The textual issue with the fēng nuǎn niǎo shēng suì couplet (Ōuyáng Xiū’s identification of it as Zhōu Pǔ’s verse) makes Xúnhè’s most-anthologized line a forgery — fitting the tíyào’s general portrait of him as a stylistically-derivative and morally-suspect figure.
Translations and research
- No substantial Western-language secondary literature located.

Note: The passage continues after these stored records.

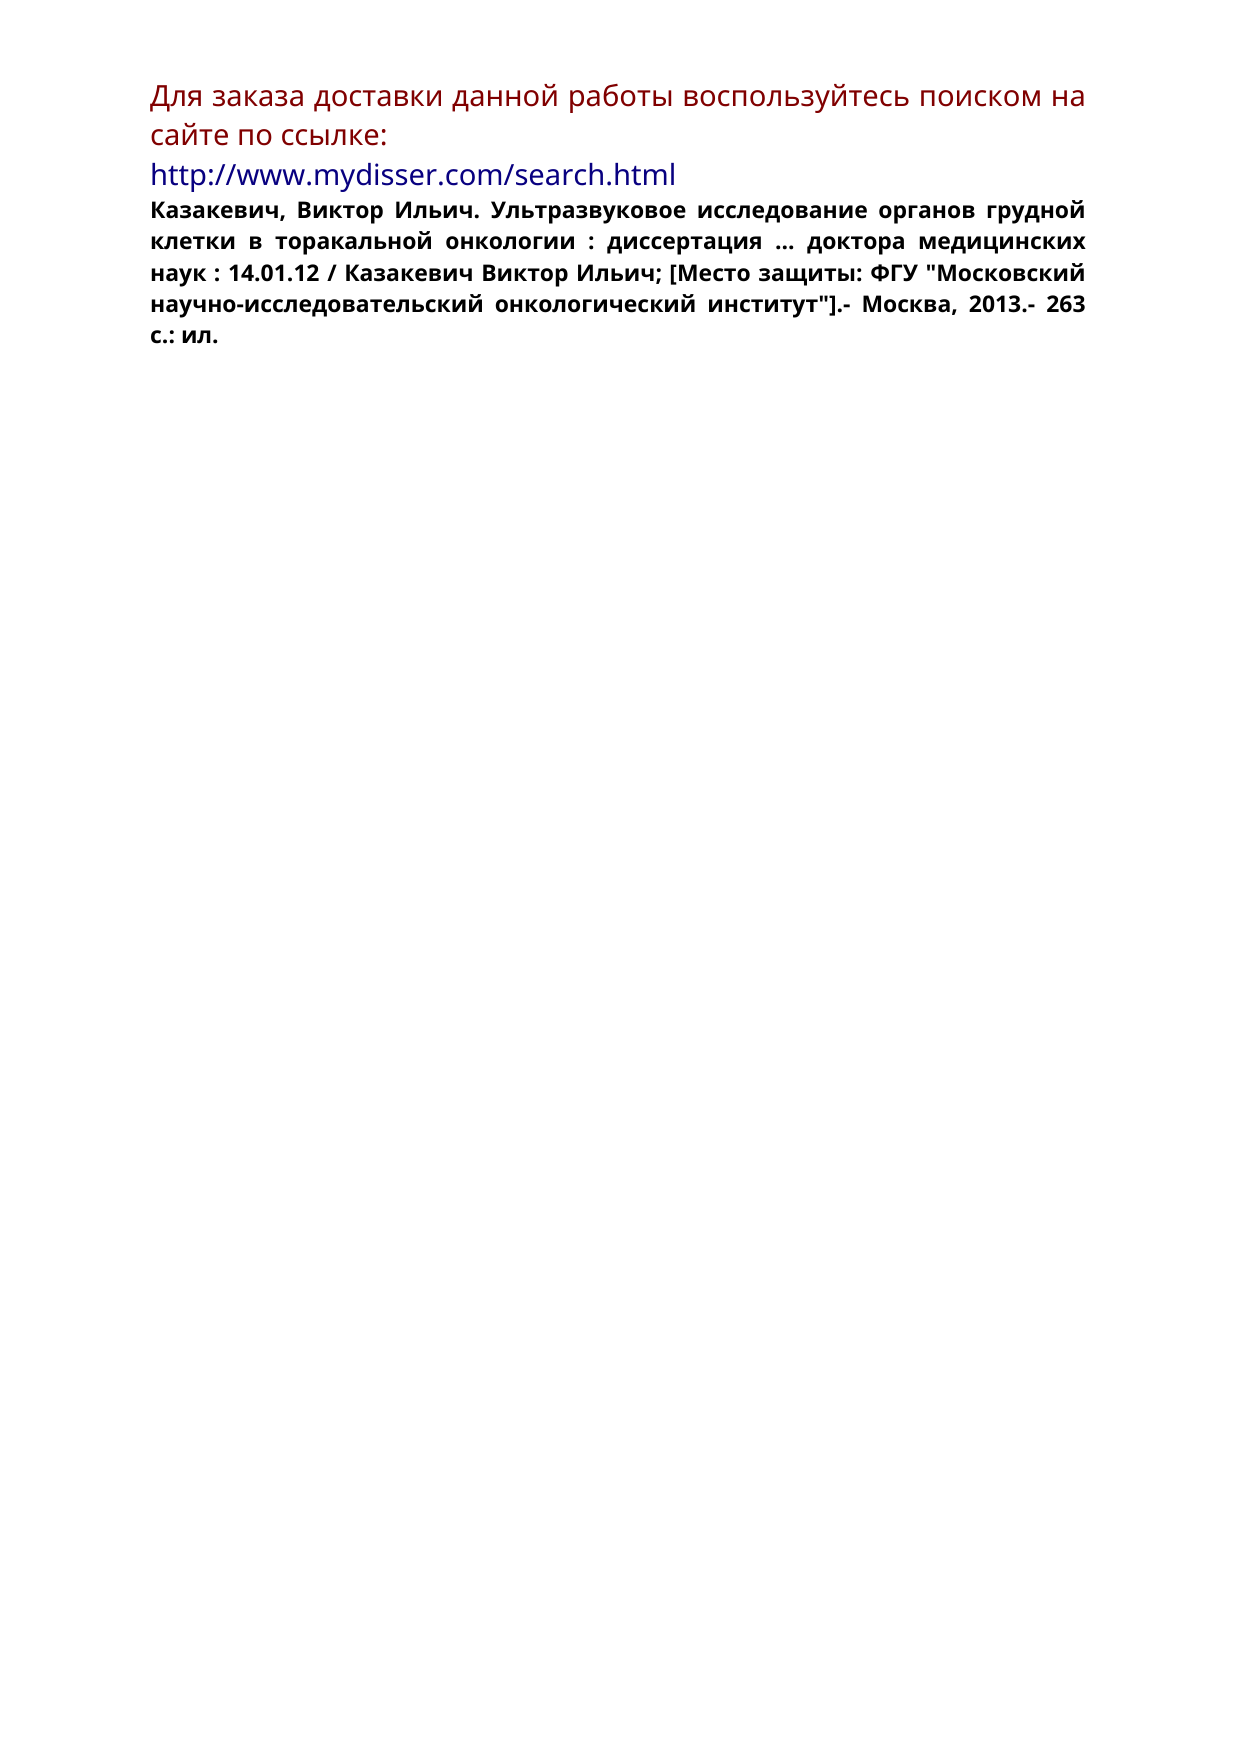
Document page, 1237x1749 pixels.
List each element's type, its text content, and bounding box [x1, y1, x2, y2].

text Казакевич, Виктор Ильич. Ультразвуковое исследование органов грудной клетки в торакальной онкологии : диссертация ... доктора медицинских наук : 14.01.12 / Казакевич Виктор Ильич; [Место защиты: ФГУ "Московский научно-исследовательский онкологический институт"].- Москва, 2013.- 263 с.: ил. [150, 194, 1086, 350]
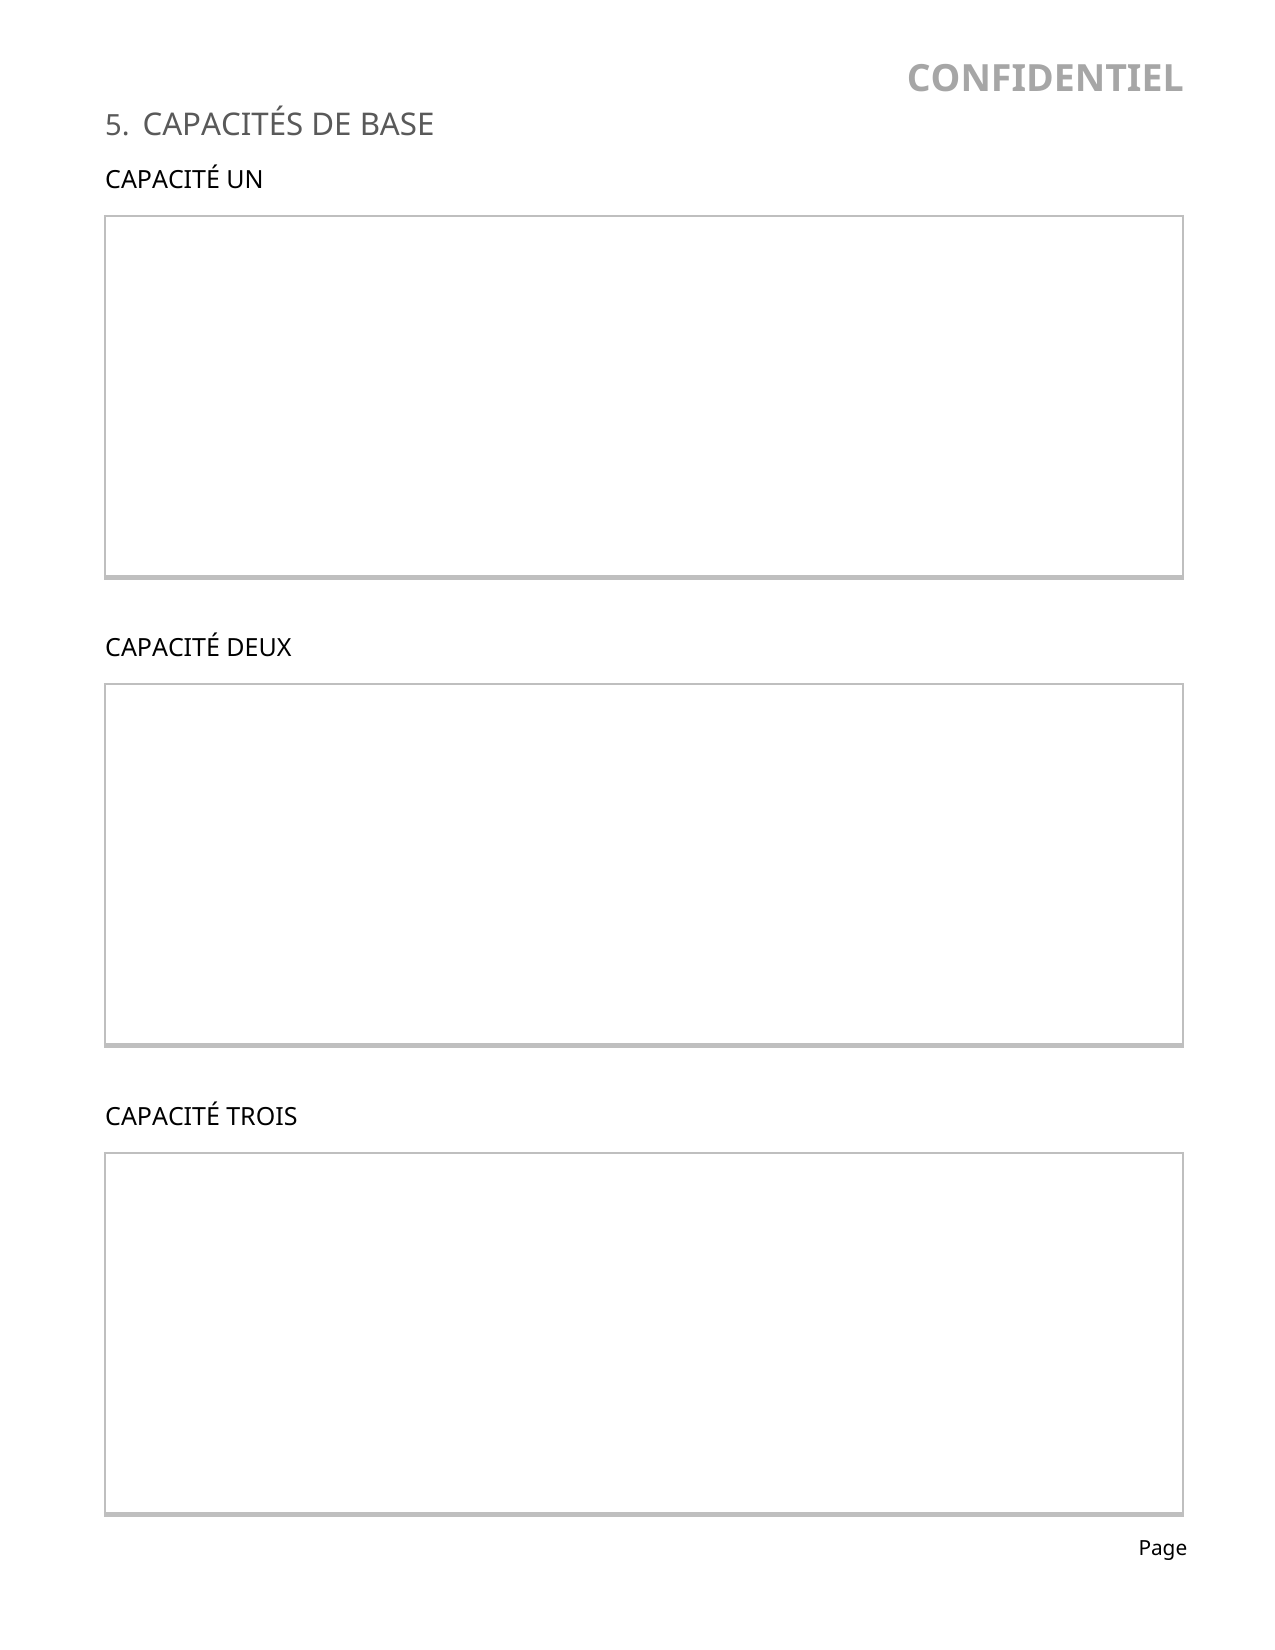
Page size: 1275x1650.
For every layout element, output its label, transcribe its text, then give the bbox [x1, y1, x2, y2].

subtitle CAPACITÉS DE BASE [105, 102, 1200, 145]
table_header [106, 217, 1182, 575]
table_header [106, 685, 1182, 1043]
text CAPACITÉ UN [105, 161, 1200, 195]
table_header [106, 1154, 1182, 1512]
text CAPACITÉ TROIS [105, 1098, 1200, 1132]
text CAPACITÉ DEUX [105, 630, 1200, 664]
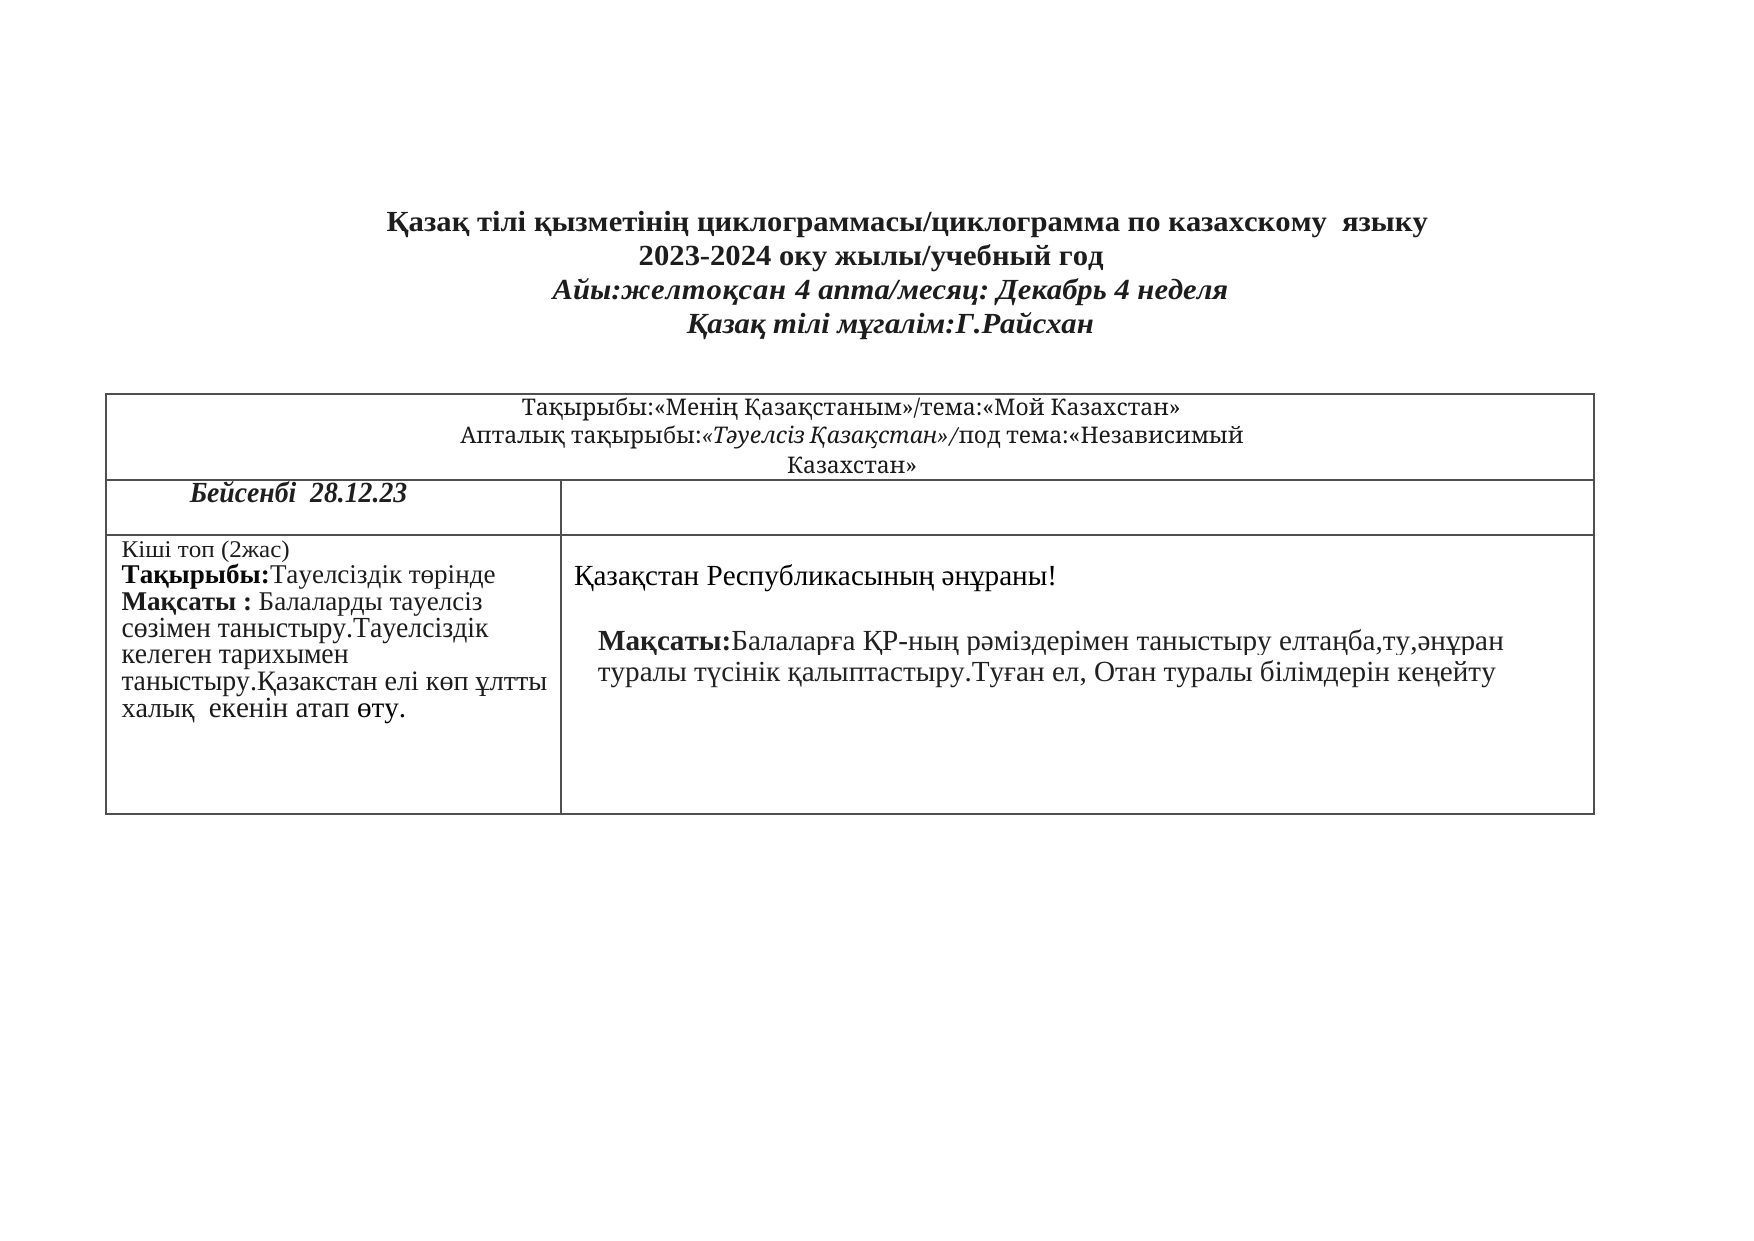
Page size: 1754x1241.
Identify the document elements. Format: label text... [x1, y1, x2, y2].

table_cell Қазақстан Республикасының әнұраны! Мақсаты:Балаларға ҚР-ның рәміздерімен таныстыру елтаңба,ту,әнұран туралы түсінік қалыптастыру.Туған ел, Отан туралы білімдерін кеңейту [562, 536, 1593, 813]
table_cell Бейсенбі 28.12.23 [107, 481, 560, 534]
table_header Тақырыбы:«Менің Қазақстаным»/тема:«Мой Казахстан» Апталық тақырыбы:«Тәуелсіз Қазақстан»/под тема:«Независимый Казахстан» [107, 395, 1593, 479]
text 2023-2024 оку жылы/учебный год [73, 238, 1739, 271]
table_cell [562, 481, 1593, 534]
text Қазақ тілі мұгалім:Г.Райсхан [86, 306, 1697, 340]
table_cell Кіші топ (2жас) Тақырыбы:Тауелсіздік төрінде Мақсаты : Балаларды тауелсіз сөзімен таныстыру.Тауелсіздік келеген тарихымен таныстыру.Қазакстан елі көп ұлтты халық екенін атап өту. [107, 536, 560, 813]
text Қазақ тілі қызметінің циклограммасы/циклограмма по казахскому языку [73, 204, 1739, 238]
text Айы:желтоқсан 4 апта/месяц: Декабрь 4 неделя [86, 272, 1697, 306]
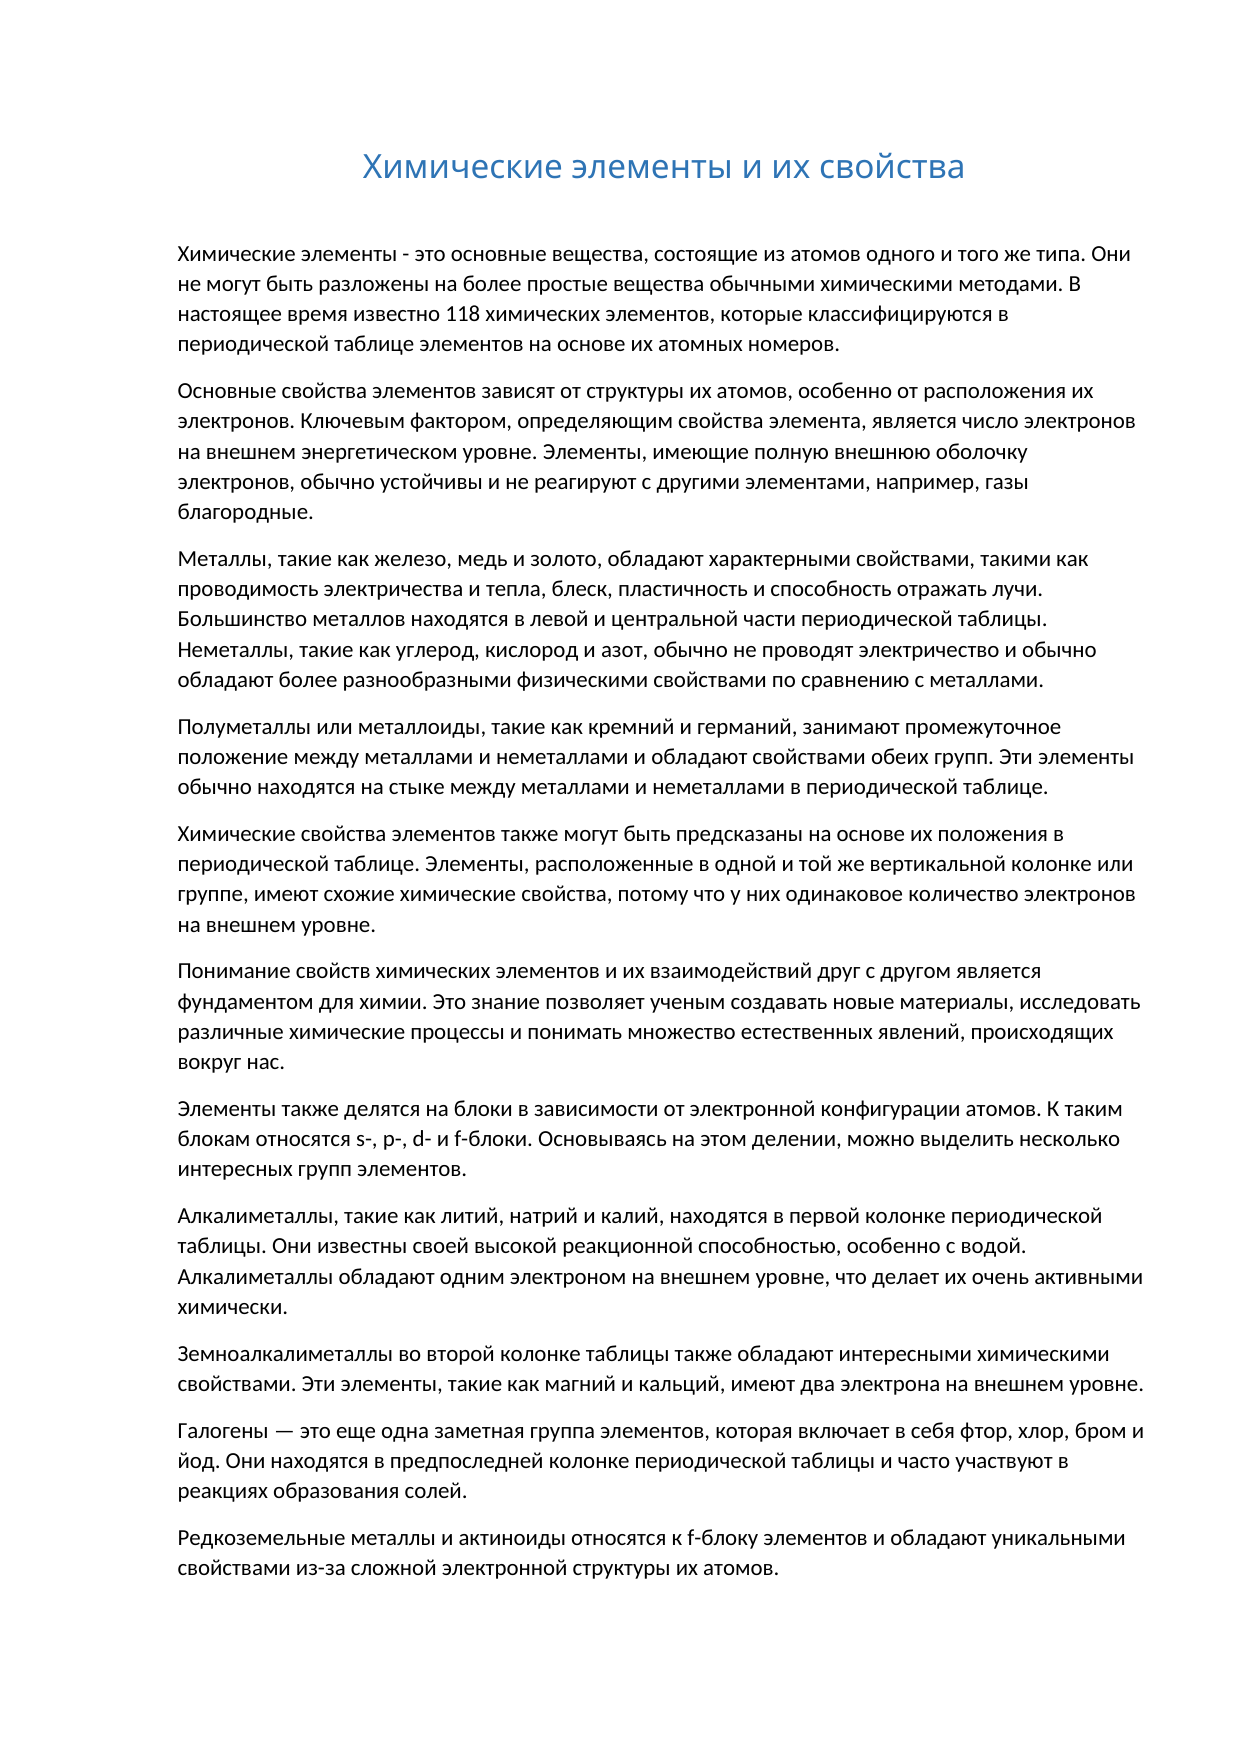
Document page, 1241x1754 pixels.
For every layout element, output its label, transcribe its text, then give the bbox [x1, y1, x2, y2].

- 楊振中 Yáng Zhèn-zhōng. 1995. Dù Xún-hè jí 杜荀鶴集 (annotated). Yuè-lù shū-shè.
Other points of interest
Gù Yún 顧雲’s preface to the Tángfēng jí — the original Tang preface, which the tíyào notes Máo Jìn’s edition had mangled by conflating it with the Táng shī jìshì anecdote about Xúnhè’s audience with Zhū Quánzhōng — is itself bibliographically interesting: it preserves an early-circulation framing of Xúnhè as a poetry collector identifying with his native Chízhōu (the Jiǔhuá shānrén sobriquet plays on Mt. Jiǔhuá in Chízhōu).